I'm a little late with this, but has anyone caught the controversy over Stephen King's National Book Foundation medal for distinguished contribution to American letters—the latest in the other culture wars? (Highbrow vs lowbrow, Jonathan Franzen vs Oprah, etc.) To some literati, the award is another breakthrough for the barbarians at the gate. I will admit that unlike many of my fellow Reason-ers, I am rather sympathetic to "traditional" hierarchies of cultural value and to the notion of artistic excellence that transcends market success. But the intellectuals' hand-wringing on this occasion does not generate much sympathy. In an interview with the Boston Globe, Croatian emigre Dubravka Ugresic compares the tyranny of the literary marketplace to that of Stalinist socialist realism, to which she deems King to be a modern Western heir. (Shouldn't expats from ex-Communist countries know better?) Meanwhile, in the Nov. 24 Time, another ex-Eastern European, Lev Grossman, should have the last word when he declares, "Books aren't high or low. They're just good or bad." Since Grossman's brief, cogent essay is no longer available online for free, here's the excerpt that sums up the main idea:

How did America's reading habits become so radically polarized, so prissily puritanical, that at best a quarter of what people read (or at least what they buy) qualifies as legitimate literature? It hasn't always been like this. As recently as the mid–19th century, historians of the novel tell us, there was only one heap. Dickens wrote best-selling novels, but they weren't considered 'commercial' or 'popular' or 'your-euphemism-here.' They were just novels. No one looked down on Scott and Tennyson and Stowe for being wildly successful. No one got all embarrassed when they were caught reading the new Edgar Allan Poe over lunch.

But by the time modernism kicked in, in the early part of the 20th century, things had changed. The year 1922 saw the publication of both T.S. Eliot's The Waste Land and James Joyce's Ulysses, two of the greatest literary works in Western history, but also two of the first that are impossible to understand without (and, arguably, with) compendious footnotes and critical apparatuses. All of a sudden you knew something was literary because it was difficult. You either got it or you didn't, and if you didn't, you didn't admit it. As much as Americans like to be democratic in our politics, we have become aristocratic in our aesthetics.

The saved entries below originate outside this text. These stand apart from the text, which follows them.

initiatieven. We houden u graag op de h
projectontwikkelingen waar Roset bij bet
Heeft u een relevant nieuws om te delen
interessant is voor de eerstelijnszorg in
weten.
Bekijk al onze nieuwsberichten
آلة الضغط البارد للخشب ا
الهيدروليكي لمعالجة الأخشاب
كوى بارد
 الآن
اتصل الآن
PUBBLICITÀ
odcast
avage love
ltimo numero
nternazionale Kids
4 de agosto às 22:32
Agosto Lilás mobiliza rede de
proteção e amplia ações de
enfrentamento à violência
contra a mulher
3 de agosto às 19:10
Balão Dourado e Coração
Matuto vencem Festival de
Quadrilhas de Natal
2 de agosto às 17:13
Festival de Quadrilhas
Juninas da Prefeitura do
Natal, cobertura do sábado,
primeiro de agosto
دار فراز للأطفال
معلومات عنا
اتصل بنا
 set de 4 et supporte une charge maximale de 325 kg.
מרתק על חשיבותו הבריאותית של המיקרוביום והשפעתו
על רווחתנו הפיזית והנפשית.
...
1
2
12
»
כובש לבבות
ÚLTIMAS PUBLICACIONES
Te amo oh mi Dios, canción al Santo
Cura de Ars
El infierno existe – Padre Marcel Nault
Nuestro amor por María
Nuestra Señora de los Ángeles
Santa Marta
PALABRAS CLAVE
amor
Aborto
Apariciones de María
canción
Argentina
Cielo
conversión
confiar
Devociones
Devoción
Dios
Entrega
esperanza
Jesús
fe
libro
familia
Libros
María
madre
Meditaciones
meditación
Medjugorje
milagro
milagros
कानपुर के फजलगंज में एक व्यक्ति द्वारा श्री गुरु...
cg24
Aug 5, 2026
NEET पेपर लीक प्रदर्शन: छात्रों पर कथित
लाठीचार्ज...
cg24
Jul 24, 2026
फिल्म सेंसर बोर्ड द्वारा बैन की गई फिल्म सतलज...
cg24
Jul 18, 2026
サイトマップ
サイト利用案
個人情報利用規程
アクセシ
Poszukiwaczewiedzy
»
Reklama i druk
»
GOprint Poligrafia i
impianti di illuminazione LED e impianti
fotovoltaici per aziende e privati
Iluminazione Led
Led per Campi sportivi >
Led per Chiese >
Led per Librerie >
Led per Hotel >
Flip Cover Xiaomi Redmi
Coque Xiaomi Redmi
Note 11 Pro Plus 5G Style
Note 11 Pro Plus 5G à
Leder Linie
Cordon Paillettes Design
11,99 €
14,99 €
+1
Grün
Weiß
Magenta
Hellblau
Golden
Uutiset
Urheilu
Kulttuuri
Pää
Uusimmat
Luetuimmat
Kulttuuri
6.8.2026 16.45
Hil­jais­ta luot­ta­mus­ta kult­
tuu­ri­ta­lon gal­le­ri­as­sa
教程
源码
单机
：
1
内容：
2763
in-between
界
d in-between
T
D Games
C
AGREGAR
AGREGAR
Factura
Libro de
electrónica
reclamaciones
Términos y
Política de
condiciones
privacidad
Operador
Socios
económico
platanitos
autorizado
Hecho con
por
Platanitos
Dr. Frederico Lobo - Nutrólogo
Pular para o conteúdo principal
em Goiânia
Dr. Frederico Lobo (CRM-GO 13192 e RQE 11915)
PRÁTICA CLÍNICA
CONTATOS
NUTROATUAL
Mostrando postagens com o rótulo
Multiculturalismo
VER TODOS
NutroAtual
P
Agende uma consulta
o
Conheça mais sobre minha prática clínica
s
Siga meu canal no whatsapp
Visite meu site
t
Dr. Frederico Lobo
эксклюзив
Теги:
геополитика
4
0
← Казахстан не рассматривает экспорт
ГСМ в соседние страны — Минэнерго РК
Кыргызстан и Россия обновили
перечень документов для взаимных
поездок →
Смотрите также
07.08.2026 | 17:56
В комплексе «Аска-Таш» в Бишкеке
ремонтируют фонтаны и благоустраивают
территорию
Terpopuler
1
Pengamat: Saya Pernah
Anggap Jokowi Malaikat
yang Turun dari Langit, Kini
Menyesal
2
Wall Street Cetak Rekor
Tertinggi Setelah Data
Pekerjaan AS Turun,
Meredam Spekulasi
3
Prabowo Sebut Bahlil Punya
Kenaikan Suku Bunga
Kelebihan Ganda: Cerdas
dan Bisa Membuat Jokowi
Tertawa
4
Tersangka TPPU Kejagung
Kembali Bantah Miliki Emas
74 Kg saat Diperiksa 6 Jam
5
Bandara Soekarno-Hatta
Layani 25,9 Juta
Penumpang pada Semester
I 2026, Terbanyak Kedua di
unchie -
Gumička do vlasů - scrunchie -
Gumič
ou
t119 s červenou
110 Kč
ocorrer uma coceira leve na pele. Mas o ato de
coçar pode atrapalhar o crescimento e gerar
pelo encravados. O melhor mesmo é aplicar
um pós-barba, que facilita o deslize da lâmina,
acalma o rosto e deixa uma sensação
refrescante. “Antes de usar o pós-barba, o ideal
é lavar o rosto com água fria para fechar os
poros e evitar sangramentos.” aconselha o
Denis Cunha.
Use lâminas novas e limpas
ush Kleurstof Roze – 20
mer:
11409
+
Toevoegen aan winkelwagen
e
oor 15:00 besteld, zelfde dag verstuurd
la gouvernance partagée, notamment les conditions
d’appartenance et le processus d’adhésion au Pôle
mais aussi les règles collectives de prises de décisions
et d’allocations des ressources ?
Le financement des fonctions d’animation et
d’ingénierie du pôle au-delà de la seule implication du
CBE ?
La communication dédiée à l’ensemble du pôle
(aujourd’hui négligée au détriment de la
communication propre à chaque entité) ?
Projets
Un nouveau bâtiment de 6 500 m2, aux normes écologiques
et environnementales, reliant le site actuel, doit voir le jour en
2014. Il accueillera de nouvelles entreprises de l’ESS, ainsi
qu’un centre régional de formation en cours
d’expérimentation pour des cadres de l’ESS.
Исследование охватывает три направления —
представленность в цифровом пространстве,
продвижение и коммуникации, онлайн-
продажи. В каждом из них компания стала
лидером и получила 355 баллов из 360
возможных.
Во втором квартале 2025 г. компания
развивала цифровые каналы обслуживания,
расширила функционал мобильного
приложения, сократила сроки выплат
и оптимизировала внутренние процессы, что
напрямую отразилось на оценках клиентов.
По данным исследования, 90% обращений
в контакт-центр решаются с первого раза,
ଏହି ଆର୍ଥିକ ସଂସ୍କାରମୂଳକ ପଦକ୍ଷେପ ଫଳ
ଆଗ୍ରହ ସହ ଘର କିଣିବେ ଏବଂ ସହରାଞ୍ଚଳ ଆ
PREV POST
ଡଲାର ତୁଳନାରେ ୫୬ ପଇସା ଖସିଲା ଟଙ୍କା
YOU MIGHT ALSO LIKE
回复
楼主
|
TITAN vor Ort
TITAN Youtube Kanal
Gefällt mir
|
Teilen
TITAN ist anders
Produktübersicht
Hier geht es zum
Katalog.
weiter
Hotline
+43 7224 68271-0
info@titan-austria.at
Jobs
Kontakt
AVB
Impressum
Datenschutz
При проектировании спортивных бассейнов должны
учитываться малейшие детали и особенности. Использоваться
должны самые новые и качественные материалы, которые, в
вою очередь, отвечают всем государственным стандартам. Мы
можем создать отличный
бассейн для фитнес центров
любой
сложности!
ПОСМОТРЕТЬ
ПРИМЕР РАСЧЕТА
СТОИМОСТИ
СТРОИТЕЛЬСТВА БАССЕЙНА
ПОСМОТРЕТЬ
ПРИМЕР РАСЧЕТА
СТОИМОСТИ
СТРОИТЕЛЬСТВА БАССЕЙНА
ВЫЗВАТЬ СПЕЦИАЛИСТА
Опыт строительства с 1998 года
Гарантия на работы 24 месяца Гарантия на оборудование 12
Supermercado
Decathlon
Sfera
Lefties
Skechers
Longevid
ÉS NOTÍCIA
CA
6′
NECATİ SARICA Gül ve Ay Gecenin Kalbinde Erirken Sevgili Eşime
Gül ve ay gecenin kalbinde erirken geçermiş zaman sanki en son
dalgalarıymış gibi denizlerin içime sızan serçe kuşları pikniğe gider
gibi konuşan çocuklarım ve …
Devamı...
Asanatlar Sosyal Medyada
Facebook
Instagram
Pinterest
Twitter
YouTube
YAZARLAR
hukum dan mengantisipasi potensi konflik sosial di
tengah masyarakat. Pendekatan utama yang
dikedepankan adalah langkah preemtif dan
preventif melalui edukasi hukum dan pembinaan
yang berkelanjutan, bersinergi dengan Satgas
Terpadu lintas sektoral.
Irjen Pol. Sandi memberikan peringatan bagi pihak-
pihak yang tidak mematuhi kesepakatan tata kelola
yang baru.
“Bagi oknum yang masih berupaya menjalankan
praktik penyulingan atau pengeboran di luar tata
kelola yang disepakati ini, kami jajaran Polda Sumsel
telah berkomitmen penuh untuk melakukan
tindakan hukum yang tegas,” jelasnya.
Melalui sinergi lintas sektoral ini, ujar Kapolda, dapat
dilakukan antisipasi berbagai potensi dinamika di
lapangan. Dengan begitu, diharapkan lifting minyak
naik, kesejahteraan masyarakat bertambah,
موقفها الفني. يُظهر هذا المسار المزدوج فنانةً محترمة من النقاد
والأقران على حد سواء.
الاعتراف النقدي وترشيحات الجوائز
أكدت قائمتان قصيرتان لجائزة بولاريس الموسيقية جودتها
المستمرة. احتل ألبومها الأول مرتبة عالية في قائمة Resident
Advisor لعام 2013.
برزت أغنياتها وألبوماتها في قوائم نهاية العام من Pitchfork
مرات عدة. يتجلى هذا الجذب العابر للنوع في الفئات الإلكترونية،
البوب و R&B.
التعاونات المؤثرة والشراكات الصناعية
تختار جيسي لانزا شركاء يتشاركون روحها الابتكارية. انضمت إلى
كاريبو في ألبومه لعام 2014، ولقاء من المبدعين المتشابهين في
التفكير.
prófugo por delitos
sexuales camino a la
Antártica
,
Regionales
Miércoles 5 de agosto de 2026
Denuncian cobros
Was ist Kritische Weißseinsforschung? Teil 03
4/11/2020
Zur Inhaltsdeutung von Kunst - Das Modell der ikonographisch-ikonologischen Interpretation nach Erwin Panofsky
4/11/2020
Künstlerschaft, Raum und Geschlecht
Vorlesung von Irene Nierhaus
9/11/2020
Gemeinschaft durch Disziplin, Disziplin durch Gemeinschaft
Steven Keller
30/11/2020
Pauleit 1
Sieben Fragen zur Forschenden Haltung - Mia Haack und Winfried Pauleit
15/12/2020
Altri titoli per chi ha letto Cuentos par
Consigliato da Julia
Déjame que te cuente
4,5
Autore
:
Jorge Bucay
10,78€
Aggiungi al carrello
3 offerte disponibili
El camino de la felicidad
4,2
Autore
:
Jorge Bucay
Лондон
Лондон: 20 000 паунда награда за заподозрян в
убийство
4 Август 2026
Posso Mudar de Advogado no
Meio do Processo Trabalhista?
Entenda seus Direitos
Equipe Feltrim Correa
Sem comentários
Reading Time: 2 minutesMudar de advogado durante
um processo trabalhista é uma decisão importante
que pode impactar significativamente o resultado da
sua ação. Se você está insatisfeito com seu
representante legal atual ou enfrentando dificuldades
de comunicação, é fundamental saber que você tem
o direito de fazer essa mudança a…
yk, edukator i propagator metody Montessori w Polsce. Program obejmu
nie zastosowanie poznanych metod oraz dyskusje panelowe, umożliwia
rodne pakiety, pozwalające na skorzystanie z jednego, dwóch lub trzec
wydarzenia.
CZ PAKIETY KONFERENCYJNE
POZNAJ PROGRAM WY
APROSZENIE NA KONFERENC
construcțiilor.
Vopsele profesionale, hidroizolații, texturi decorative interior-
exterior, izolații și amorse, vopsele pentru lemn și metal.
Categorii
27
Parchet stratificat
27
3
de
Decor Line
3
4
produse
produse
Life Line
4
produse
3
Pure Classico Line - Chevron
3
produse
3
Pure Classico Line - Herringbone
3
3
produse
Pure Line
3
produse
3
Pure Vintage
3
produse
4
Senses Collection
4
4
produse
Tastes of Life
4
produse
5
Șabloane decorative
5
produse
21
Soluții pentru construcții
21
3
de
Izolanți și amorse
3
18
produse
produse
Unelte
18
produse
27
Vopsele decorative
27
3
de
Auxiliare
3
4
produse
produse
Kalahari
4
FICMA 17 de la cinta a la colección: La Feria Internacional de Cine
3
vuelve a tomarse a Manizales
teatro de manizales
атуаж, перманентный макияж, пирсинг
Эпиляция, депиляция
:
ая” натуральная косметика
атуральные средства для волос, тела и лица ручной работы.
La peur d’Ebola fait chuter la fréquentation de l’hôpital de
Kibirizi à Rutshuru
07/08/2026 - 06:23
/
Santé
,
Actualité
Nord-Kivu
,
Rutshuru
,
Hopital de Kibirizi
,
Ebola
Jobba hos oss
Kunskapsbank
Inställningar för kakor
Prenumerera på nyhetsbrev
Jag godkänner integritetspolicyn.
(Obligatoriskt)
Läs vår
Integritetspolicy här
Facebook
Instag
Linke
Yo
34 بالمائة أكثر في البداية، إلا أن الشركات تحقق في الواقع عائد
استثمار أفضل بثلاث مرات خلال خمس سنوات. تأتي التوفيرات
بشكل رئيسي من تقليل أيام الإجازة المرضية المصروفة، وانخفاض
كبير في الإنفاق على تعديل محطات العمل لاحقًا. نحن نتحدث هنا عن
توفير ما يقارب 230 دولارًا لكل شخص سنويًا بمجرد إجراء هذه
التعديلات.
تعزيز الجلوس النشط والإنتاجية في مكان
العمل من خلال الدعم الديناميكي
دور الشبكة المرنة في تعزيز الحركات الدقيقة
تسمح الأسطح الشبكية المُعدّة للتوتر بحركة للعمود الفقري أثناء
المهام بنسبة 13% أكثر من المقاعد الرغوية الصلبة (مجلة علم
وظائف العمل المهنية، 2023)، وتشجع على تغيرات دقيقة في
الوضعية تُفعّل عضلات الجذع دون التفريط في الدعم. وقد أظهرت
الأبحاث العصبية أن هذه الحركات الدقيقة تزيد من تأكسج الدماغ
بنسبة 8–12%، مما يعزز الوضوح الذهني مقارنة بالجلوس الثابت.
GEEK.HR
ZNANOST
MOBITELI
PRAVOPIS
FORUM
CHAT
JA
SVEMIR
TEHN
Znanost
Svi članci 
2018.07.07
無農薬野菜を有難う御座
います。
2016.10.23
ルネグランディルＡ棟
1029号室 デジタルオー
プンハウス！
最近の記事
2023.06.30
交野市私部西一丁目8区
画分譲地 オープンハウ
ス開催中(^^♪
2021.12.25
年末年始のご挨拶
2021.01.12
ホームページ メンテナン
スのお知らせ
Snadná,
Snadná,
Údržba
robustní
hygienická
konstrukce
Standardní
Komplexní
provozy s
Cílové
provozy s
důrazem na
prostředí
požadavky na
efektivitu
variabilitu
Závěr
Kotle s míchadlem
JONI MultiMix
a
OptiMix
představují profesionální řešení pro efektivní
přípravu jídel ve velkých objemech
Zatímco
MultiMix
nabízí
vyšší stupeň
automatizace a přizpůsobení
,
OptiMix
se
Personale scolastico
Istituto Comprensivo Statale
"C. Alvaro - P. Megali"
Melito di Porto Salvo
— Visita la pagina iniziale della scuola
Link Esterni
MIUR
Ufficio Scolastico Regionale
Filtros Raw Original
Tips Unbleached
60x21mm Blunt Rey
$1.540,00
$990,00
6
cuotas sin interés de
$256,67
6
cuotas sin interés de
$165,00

This was something strange and new. Reading literature and having a damn good time had become quietly but decidedly uncoupled. And yet we think of this state of affairs as normal, and it has left us with a set of perverse biases that persist to this day. We have a high tolerance for boredom and difficulty. We praise rich, complex, lyrical prose, but we don't really appreciate the pleasures of a well-paced, gracefully structured plot. Or, worse, we appreciate them, but we are embarrassed about it. Somewhere along the line, we learned to associate the deliciousness of a cracking good yarn–that ineffable sense of things falling into place and connecting with one another in an accelerating, exhilarating cascade–with shame, as if literature shouldn't be this much fun, and if it is, it isn't literature. I'm sure some psychiatrist somewhere has a name for associating pleasure with shame, but I think we can all agree that it's a little sick.

Hear, hear. Of course, it should be noted that a lot of popular 19th Century literature was (justly forgotten) junk. Popularity is not, in my view, proof of excellence; but is shouldn't be a mark of shame, either.